But Mr. Temperley’s most prominent work in England came in the popular band led by Humphrey Lyttelton, a trumpeter from an aristocratic family who later enjoyed a long career as a radio broadcaster. After joining the band as a substitute tenor saxophonist in 1957, Mr. Templeton shifted to baritone at Mr. Lyttelton’s suggestion, and found it an ideal fit.
He left the band amicably after eight years, moving to New York. After serving a stint in Woody Herman’s big band he became a freelancer, working in recording studios and on Broadway. For several years he was a member of the influential Thad Jones-Mel Lewis Orchestra.
In addition to Ms. Temperley, his wife of 32 years, he is survived by his sister, Helen Frazier, and a stepson, Matthew Lurin. His first marriage ended in divorce.
Mr. Temperley, who played soprano saxophone and bass clarinet in addition to baritone, made a handful of suavely authoritative albums, including “Nightingale” (1991) and “A Portrait” (2006). But his reputation largely rested on his work in big bands, and one in particular.

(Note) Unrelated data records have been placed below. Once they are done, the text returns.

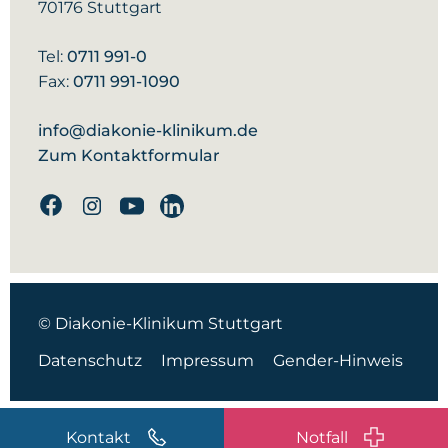
70176 Stuttgart
Tel:
0711 991-0
Fax:
0711 991-1090
info@diakonie-klinikum.de
Zum Kontaktformular
Facebook
Instagram
Youtube
Linkedin
© Diakonie-Klinikum Stuttgart
Datenschutz
Impressum
Gender-Hinweis
Kontakt
Notfall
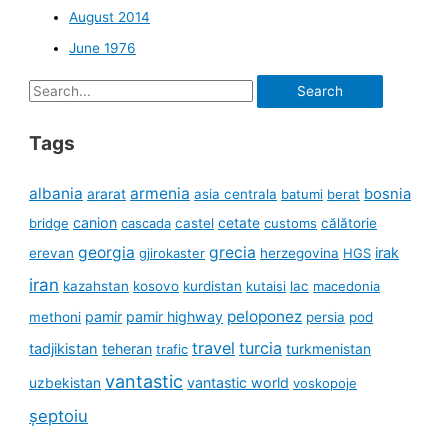
August 2014
June 1976
Search
for:
Tags
albania
armenia
ararat
bosnia
asia centrala
batumi
berat
canion
cetate
bridge
cascada
castel
customs
călătorie
georgia
grecia
irak
erevan
gjirokaster
herzegovina
HGS
iran
kazahstan
kosovo
kurdistan
kutaisi
lac
macedonia
peloponez
pamir
pamir highway
methoni
persia
pod
travel
turcia
tadjikistan
teheran
turkmenistan
trafic
vantastic
uzbekistan
vantastic world
voskopoje
șeptoiu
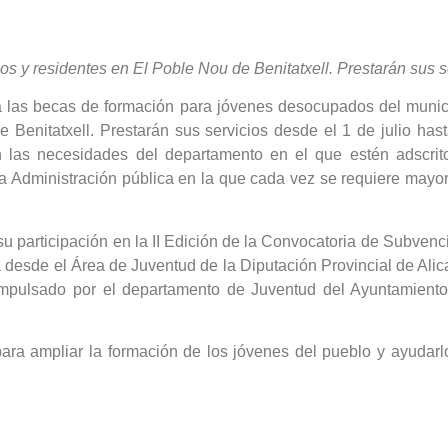
 y residentes en El Poble Nou de Benitatxell. Prestarán sus se
a las becas de formación para jóvenes desocupados del munici
Benitatxell. Prestarán sus servicios desde el 1 de julio has
 las necesidades del departamento en el que estén adscrit
 Administración pública en la que cada vez se requiere mayor 
su participación en la II Edición de la Convocatoria de Subven
sde el Área de Juventud de la Diputación Provincial de Alicant
 impulsado por el departamento de Juventud del Ayuntamiento
a para ampliar la formación de los jóvenes del pueblo y ayuda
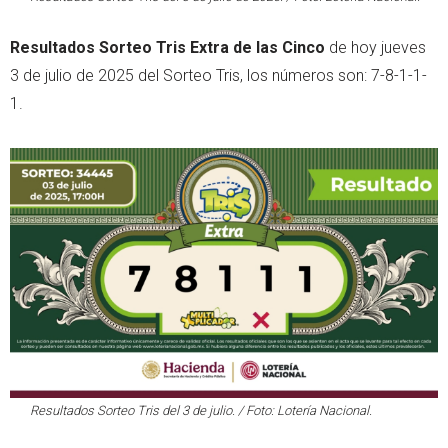
Resultados Sorteo Tris Extra de las Cinco
de hoy jueves
3 de julio de 2025 del Sorteo Tris, los números son: 7-8-1-1-
1.
Resultados Sorteo Tris del 3 de julio. / Foto: Lotería Nacional.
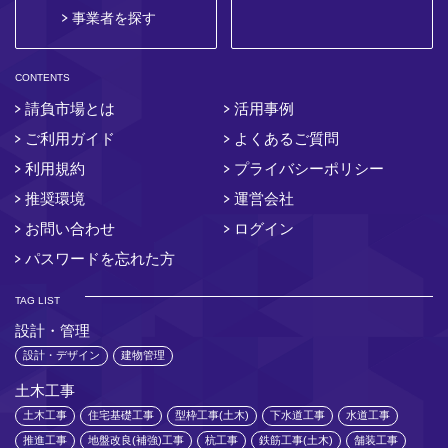
事業者を探す
CONTENTS
請負市場とは
活用事例
ご利用ガイド
よくあるご質問
利用規約
プライバシーポリシー
推奨環境
運営会社
お問い合わせ
ログイン
パスワードを忘れた方
TAG LIST
設計・管理
設計・デザイン
建物管理
土木工事
土木工事
住宅基礎工事
型枠工事(土木)
下水道工事
水道工事
推進工事
地盤改良(補強)工事
杭工事
鉄筋工事(土木)
舗装工事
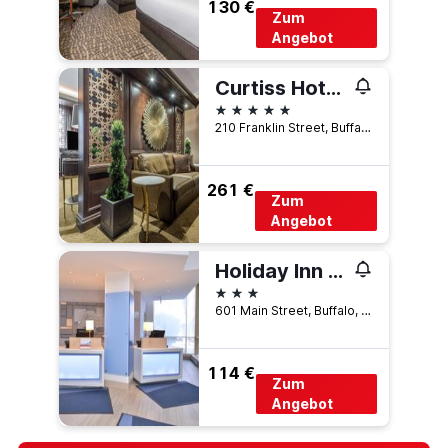
130 €
Zum
Angebot
Curtiss Hotel, an Ascend Collection Hotel
5 Sterne
210 Franklin Street, Buffalo, NY, USA
261 €
Zum
Angebot
Holiday Inn Express & Suites Buffalo Downtown - Medical Ctr By IHG
3 Sterne
601 Main Street, Buffalo, NY, USA
114 €
Zum
Angebot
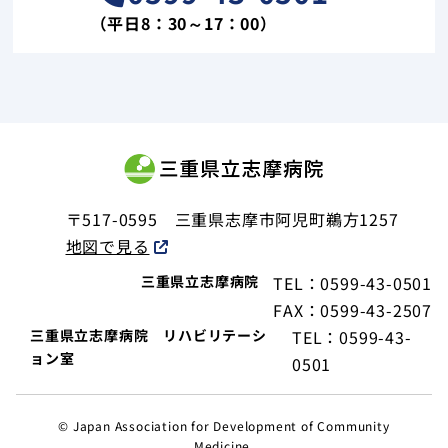
（平日8：30～17：00）
〒517-0595
三重県志摩市阿児町鵜方1257
地図で見る
三重県立志摩病院
TEL：0599-43-0501
FAX：0599-43-2507
三重県立志摩病院 リハビリテーシ
TEL：0599-43-
ョン室
0501
© Japan Association for Development of Community
Medicine.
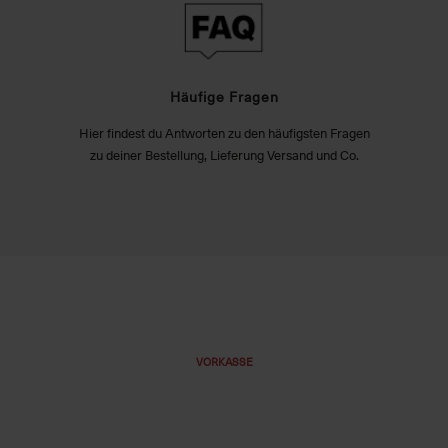
Häufige Fragen
Hier findest du Antworten zu den häufigsten Fragen
zu deiner Bestellung, Lieferung Versand und Co.
VORKASSE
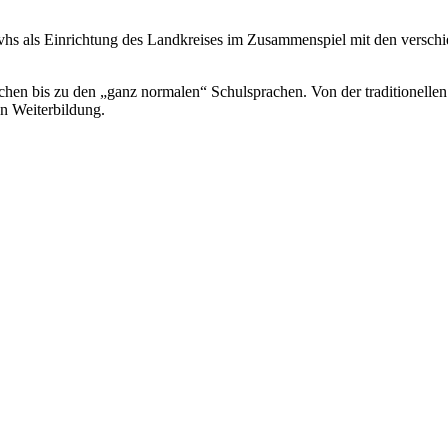
vhs als Einrichtung des Landkreises im Zusammenspiel mit den verschi
chen bis zu den „ganz normalen“ Schulsprachen. Von der traditionelle
en Weiterbildung.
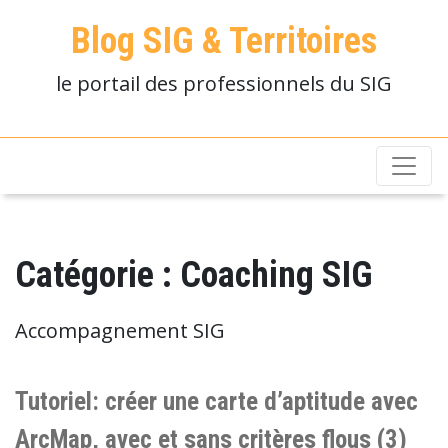
Blog SIG & Territoires
le portail des professionnels du SIG
Catégorie :
Coaching SIG
Accompagnement SIG
Tutoriel: créer une carte d’aptitude avec
ArcMap, avec et sans critères flous (3)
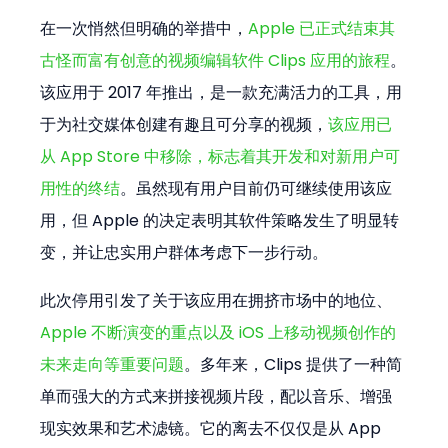
在一次悄然但明确的举措中，
Apple 已正式结束其
古怪而富有创意的视频编辑软件 Clips 应用的旅程
。
该应用于 2017 年推出，是一款充满活力的工具，用
于为社交媒体创建有趣且可分享的视频，
该应用已
从 App Store 中移除，标志着其开发和对新用户可
用性的终结
。虽然现有用户目前仍可继续使用该应
用，但 Apple 的决定表明其软件策略发生了明显转
变，并让忠实用户群体考虑下一步行动。
此次停用引发了关于该应用在拥挤市场中的地位、
Apple 不断演变的重点以及 iOS 上移动视频创作的
未来走向等重要问题
。多年来，Clips 提供了一种简
单而强大的方式来拼接视频片段，配以音乐、增强
现实效果和艺术滤镜。它的离去不仅仅是从 App 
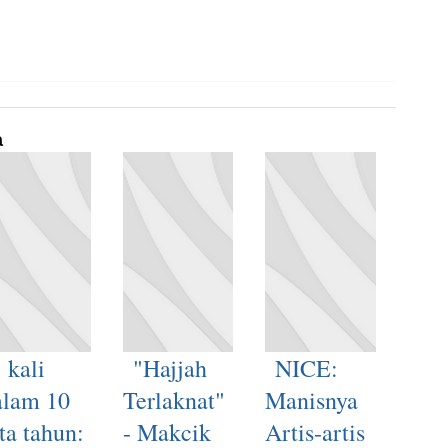
a
 kali
"Hajjah
NICE:
alam 10
Terlaknat"
Manisnya
ta tahun:
- Makcik
Artis-artis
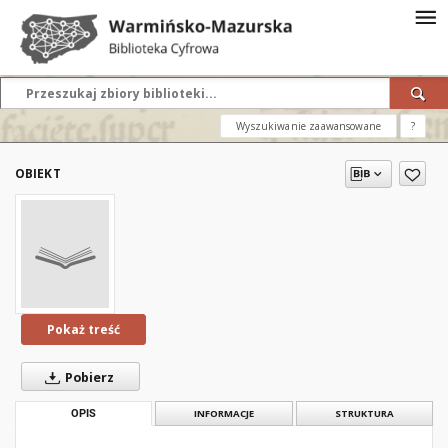
Wyszukiwanie zaawansowane
?
OBIEKT
Pokaż treść
Pobierz
OPIS
INFORMACJE
STRUKTURA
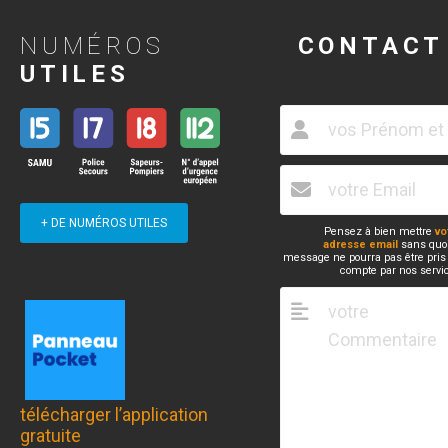
NUMÉROS
CONTACT
UTILES
+ DE NUMÉROS UTILES
Pensez à bien mettre
vo
adresse email
sans quoi
message ne pourra pas être pris
compte par nos servi
télécharger l’application
gratuite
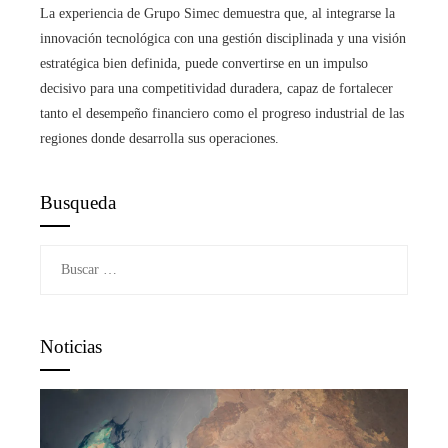
La experiencia de Grupo Simec demuestra que, al integrarse la
innovación tecnológica con una gestión disciplinada y una visión
estratégica bien definida, puede convertirse en un impulso
decisivo para una competitividad duradera, capaz de fortalecer
tanto el desempeño financiero como el progreso industrial de las
regiones donde desarrolla sus operaciones.
Busqueda
Buscar:
Noticias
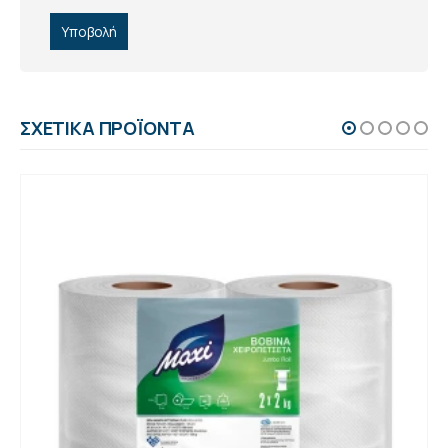
ΣΧΕΤΙΚΆ ΠΡΟΪΌΝΤΑ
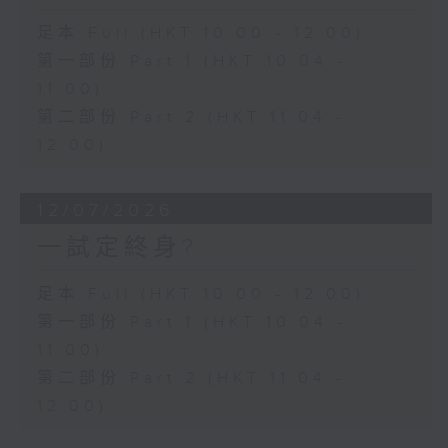
足本 Full (HKT 10:00 - 12:00)
第一部份 Part 1 (HKT 10:04 -
11:00)
第二部份 Part 2 (HKT 11:04 -
12:00)
12/07/2026
一試定終身?
足本 Full (HKT 10:00 - 12:00)
第一部份 Part 1 (HKT 10:04 -
11:00)
第二部份 Part 2 (HKT 11:04 -
12:00)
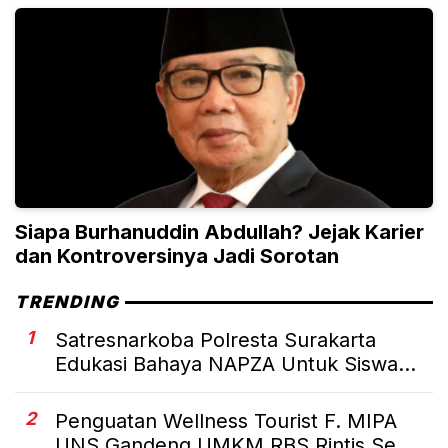
Siapa Burhanuddin Abdullah? Jejak Karier
dan Kontroversinya Jadi Sorotan
TRENDING
1
Satresnarkoba Polresta Surakarta
Edukasi Bahaya NAPZA Untuk Siswa...
2
Penguatan Wellness Tourist F. MIPA
UNS Gandeng UMKM RBS Rintis Se...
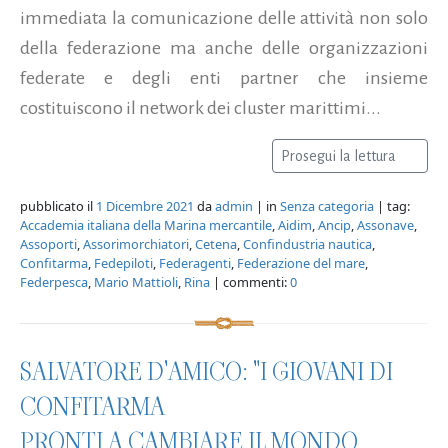
immediata la comunicazione delle attività non solo
della federazione ma anche delle organizzazioni
federate e degli enti partner che insieme
costituiscono il network dei cluster marittimi...
Prosegui la lettura
pubblicato il
1 Dicembre 2021
da
admin
| in
Senza categoria
| tag:
Accademia italiana della Marina mercantile
,
Aidim
,
Ancip
,
Assonave
,
Assoporti
,
Assorimorchiatori
,
Cetena
,
Confindustria nautica
,
Confitarma
,
Fedepiloti
,
Federagenti
,
Federazione del mare
,
Federpesca
,
Mario Mattioli
,
Rina
| commenti:
0
SALVATORE D'AMICO: "I GIOVANI DI
CONFITARMA
PRONTI A CAMBIARE IL MONDO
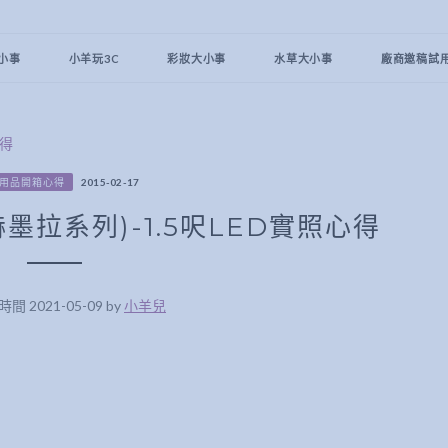
小事
小羊玩3C
彩妝大小事
水草大小事
廠商邀稿試
用品開箱心得
2015-02-17
赫墨拉系列)-1.5呎LED實照心得
 2021-05-09 by
小羊兒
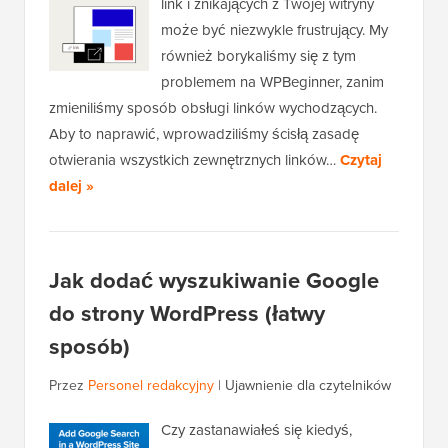
link i znikających z Twojej witryny
może być niezwykle frustrujący. My
również borykaliśmy się z tym
problemem na WPBeginner, zanim
zmieniliśmy sposób obsługi linków wychodzących.
Aby to naprawić, wprowadziliśmy ścisłą zasadę
otwierania wszystkich zewnętrznych linków…
Czytaj
dalej »
Jak dodać wyszukiwanie Google
do strony WordPress (łatwy
sposób)
Przez
Personel redakcyjny
|
Ujawnienie dla czytelników
Czy zastanawiałeś się kiedyś,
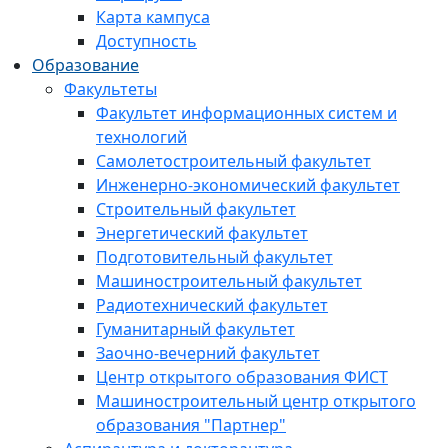
Карта кампуса
Доступность
Образование
Факультеты
Факультет информационных систем и
технологий
Самолетостроительный факультет
Инженерно-экономический факультет
Строительный факультет
Энергетический факультет
Подготовительный факультет
Машиностроительный факультет
Радиотехнический факультет
Гуманитарный факультет
Заочно-вечерний факультет
Центр открытого образования ФИСТ
Машиностроительный центр открытого
образования "Партнер"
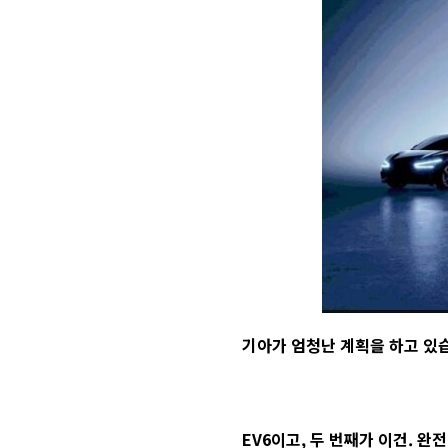
기아가 엄청난 계획을 하고 있습
EV6이고, 두 번째가 이건. 완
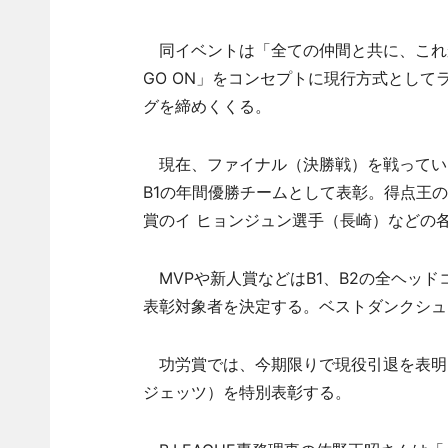
同イベントは「全ての仲間と共に、これ
GO ON」をコンセプトに現行方式としてラ
グを締めくくる。
現在、ファイナル（決勝戦）を戦ってい
B1の年間優勝チームとして表彰。得点王の
賞のイ ヒョンジュン選手（長崎）などの
MVPや新人賞などはB1、B2の全ヘッ
表彰対象者を決定する。ベストダンクシュ
功労賞では、今期限りで現役引退を表明
ジェッツ）を特別表彰する。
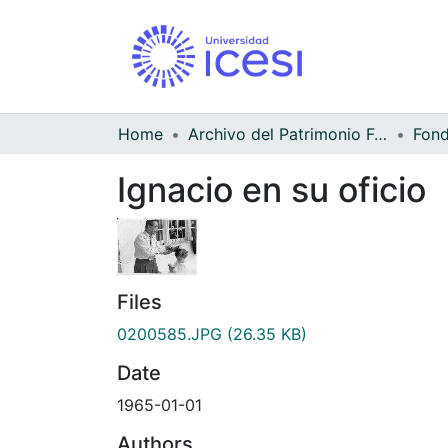
Home
Archivo del Patrimonio Fotográfico y Fílmico del Valle del Cauca
Ignacio en su oficio
Files
0200585.JPG
(26.35 KB)
Date
1965-01-01
Authors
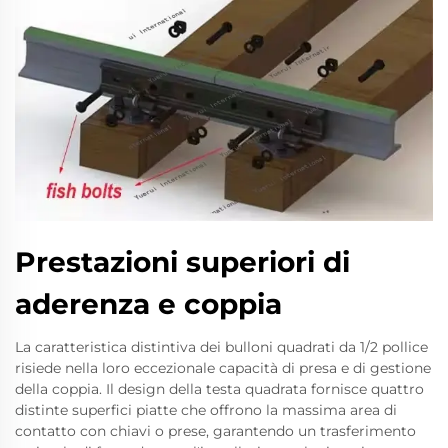
Prestazioni superiori di
aderenza e coppia
La caratteristica distintiva dei bulloni quadrati da 1/2 pollice
risiede nella loro eccezionale capacità di presa e di gestione
della coppia. Il design della testa quadrata fornisce quattro
distinte superfici piatte che offrono la massima area di
contatto con chiavi o prese, garantendo un trasferimento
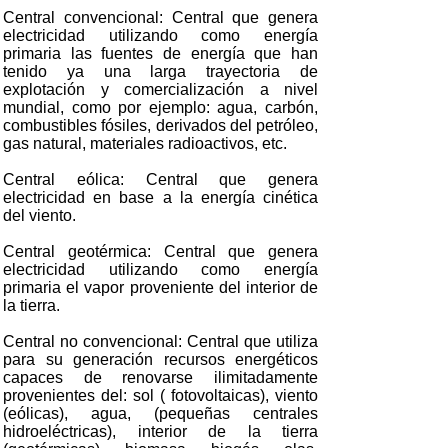
Central convencional: Central que genera
electricidad utilizando como energía
primaria las fuentes de energía que han
tenido ya una larga trayectoria de
explotación y comercialización a nivel
mundial, como por ejemplo: agua, carbón,
combustibles fósiles, derivados del petróleo,
gas natural, materiales radioactivos, etc.
Central eólica: Central que genera
electricidad en base a la energía cinética
del viento.
Central geotérmica: Central que genera
electricidad utilizando como energía
primaria el vapor proveniente del interior de
la tierra.
Central no convencional: Central que utiliza
para su generación recursos energéticos
capaces de renovarse ilimitadamente
provenientes del: sol ( fotovoltaicas), viento
(eólicas), agua, (pequeñas centrales
hidroeléctricas), interior de la tierra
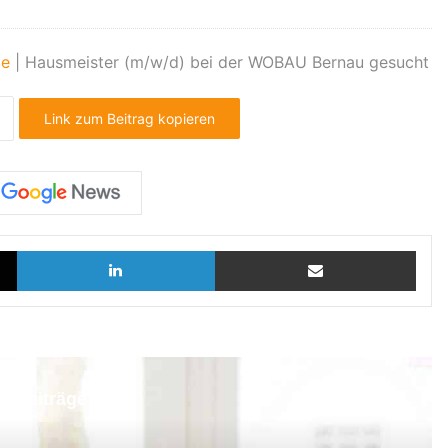
te
|
Hausmeister (m/w/d) bei der WOBAU Bernau gesucht
Link zum Beitrag kopieren
X
LinkedIn
Teilen via E-Mail
e Beiträge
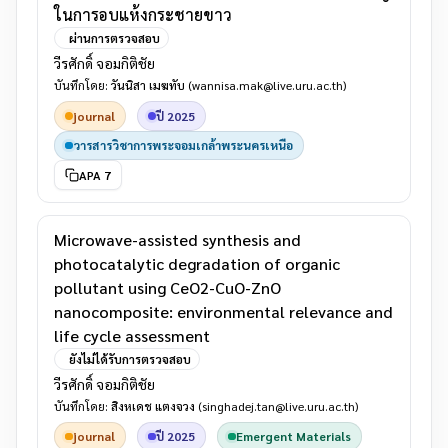
ในการอบแห้งกระชายขาว
ผ่านการตรวจสอบ
วีรศักดิ์ จอมกิติชัย
บันทึกโดย:
วันนิสา เมฆทับ
(wannisa.mak@live.uru.ac.th)
journal
ปี 2025
วารสารวิชาการพระจอมเกล้าพระนครเหนือ
APA 7
Microwave-assisted synthesis and
photocatalytic degradation of organic
pollutant using CeO2-CuO-ZnO
nanocomposite: environmental relevance and
life cycle assessment
ยังไม่ได้รับการตรวจสอบ
วีรศักดิ์ จอมกิติชัย
บันทึกโดย:
สิงหเดช แตงจวง
(singhadej.tan@live.uru.ac.th)
journal
ปี 2025
Emergent Materials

At a Jazz at Lincoln Center concert in Mr. Temperley’s honor last fall, Mr. Marsalis hailed him as “a man who has been the foundation of our orchestra since our inception.” The program included “Joe’s Concerto,” a three-part suite by Mr. Marsalis, along with selections from the Ellington repertoire. It concluded with one of those: “The Single Petal of a Rose,” played by Mr. Temperley on bass clarinet with a tender and unhurried solemnity.